In the end, an enterprise where everyone's best guesses are at least "good enough" (no more shots in the dark) is better than those where only the guys with quants at their service can do better than taking shots in the dark (hopefully, the guys with the quants make excellent decisions).

Cluster (Segment) vs Classify (Decision Tree)

Added: 01/03/2011  Last Update: 01/03/2011  Contributed by: Eugene Asahara

These are similar in how they are actually utilized. We use them to consider a set of characteristics of something and infer (predict) another characteristic. They differ in that the cluster algorithm actually invents the predicted characteristic.

A good example of segmenting is if we were a car salesman and we engaged a customer roaming the floor, we don’t know anything about him except for what is outwardly apparent; how he dresses, the fact it’s a “he”, how be carries himself, how he speaks (his accent, vocabulary). Our minds then plug in these attributes which compare them to those of others we’ve encountered. How we’ve come to develop these templates of people depends upon our unique experiences. We each invent our unique classifications of people: "Just like John", "Reminds me of Mom", etc.

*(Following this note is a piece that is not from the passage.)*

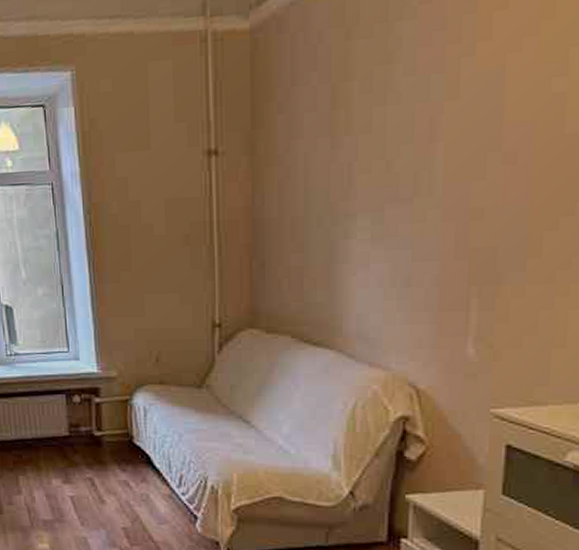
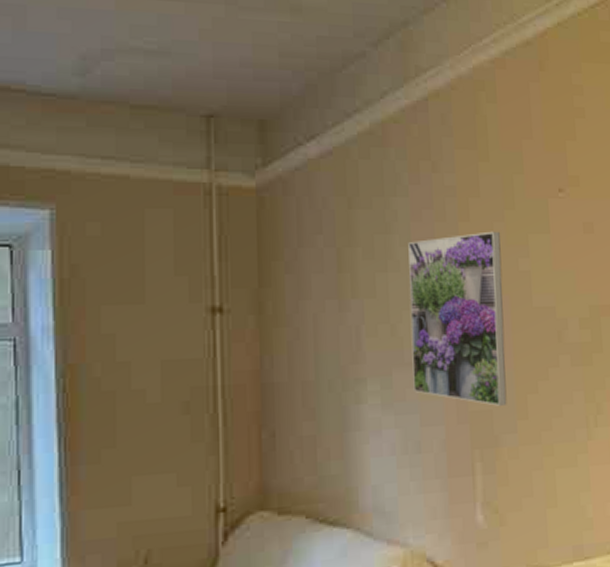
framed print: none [407,47,530,243] -> present [408,231,507,406]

Decision Trees are more formal. We generally don't invent the classifications. A good example of classifying is the process by which a doctor diagnoses our problem. We start with our complaints; cough, fatigue, can't sleep, etc. The doctor plugs these symptoms into her brain and comes up list a list of possibilities matching those symptoms. She then iteratively narrows the list through a series of tests. Those tests take the form of questions posed to us, simple tests such as taking our blood pressure, and expensive tests such as EEGs. Eventually the list of possibilities is narrowed to a diagnosis.

Because the Clustering actually invents attributes, it’s usually used earlier in the modeling process. Segmenting our customers into distinct groups helps us identify what drives their behavior. These behavior drivers are attributes plugged into other data mining models.

Data Mining vs Predictive Analytics

Added: 01/03/2011  Last Update: 01/03/2011  Contributed by: Eugene Asahara

Think of the difference of Data Mining vs Predictive Analytics as the difference between a gold miner digging through thousands of cubic yards of granite to find gold towards the goal of becoming financially secure and a car salesman modifying his tactics to best adapt to the tastes of the customer in front of him.

Data Mining is the exploration of a set of data for insights that may help towards goals. For example, we attempt to identify different segments of customers so that we can market to these groups in customized fashions. We utilize many technologies to assist in this exploration. Of course, we need a way to retrieve, store, and access the data (databases, Excel Spreadsheets). This data can also be massaged to extract helpful values such as sums, highest and lowest values, statistics, etc. The most sophisticated of the "massaging" are the data mining algorithms such as Segmenting, Classifying, Associating, and Forecasting. We also need tools to present the data in ways we can readily understand. These include visualizations such as bar charts, line graphs, and grids (spreadsheets) and tools to filter such as OLAP browsers or the many functions in Excel.

Predictive Analytics are best guess values for factors involved in a decision. For example, a dentist in a private practice may be thinking about raising her fees. Mathematically, that will increase revenue, but it will also drive away a number of customers. But how many? What will play into their decision? What is the threshold by which they will balance their familiarity with this dentist versus saving some money? Or balance their desire for non-emergency care (cleaning) vs saving money? These are fuzzy values playing into a decision that will help towards some goal.